Assigned task
Please restate verbatim the lines that open the listing below, ending with the line in which "As the San Diego" occurs.

Records for the exercise
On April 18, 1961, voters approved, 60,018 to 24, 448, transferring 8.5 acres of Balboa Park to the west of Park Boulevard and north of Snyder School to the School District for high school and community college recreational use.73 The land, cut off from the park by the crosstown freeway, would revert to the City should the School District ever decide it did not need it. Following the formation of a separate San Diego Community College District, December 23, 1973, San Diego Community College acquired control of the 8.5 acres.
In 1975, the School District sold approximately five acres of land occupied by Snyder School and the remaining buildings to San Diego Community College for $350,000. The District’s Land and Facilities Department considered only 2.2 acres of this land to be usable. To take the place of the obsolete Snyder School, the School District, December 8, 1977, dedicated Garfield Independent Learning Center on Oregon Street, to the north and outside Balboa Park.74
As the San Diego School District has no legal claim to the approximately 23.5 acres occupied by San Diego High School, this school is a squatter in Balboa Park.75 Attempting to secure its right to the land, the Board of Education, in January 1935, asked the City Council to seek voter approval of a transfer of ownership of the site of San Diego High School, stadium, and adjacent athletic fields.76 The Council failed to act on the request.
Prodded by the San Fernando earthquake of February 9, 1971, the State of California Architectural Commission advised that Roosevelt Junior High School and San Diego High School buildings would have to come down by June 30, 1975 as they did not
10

Response
On April 18, 1961, voters approved, 60,018 to 24, 448, transferring 8.5 acres of Balboa Park to the west of Park Boulevard and north of Snyder School to the School District for high school and community college recreational use.73 The land, cut off from the park by the crosstown freeway, would revert to the City should the School District ever decide it did not need it. Following the formation of a separate San Diego Community College District, December 23, 1973, San Diego Community College acquired control of the 8.5 acres.
In 1975, the School District sold approximately five acres of land occupied by Snyder School and the remaining buildings to San Diego Community College for $350,000. The District’s Land and Facilities Department considered only 2.2 acres of this land to be usable. To take the place of the obsolete Snyder School, the School District, December 8, 1977, dedicated Garfield Independent Learning Center on Oregon Street, to the north and outside Balboa Park.74
As the San Diego School District has no legal claim to the approximately 23.5 acres occupied by San Diego High School, this school is a squatter in Balboa Park.75 Attempting to secure its right to the land, the Board of Education, in January 1935, asked the City Council to seek voter approval of a transfer of ownership of the site of San Diego High School, stadium, and adjacent athletic fields.76 The Council failed to act on the request.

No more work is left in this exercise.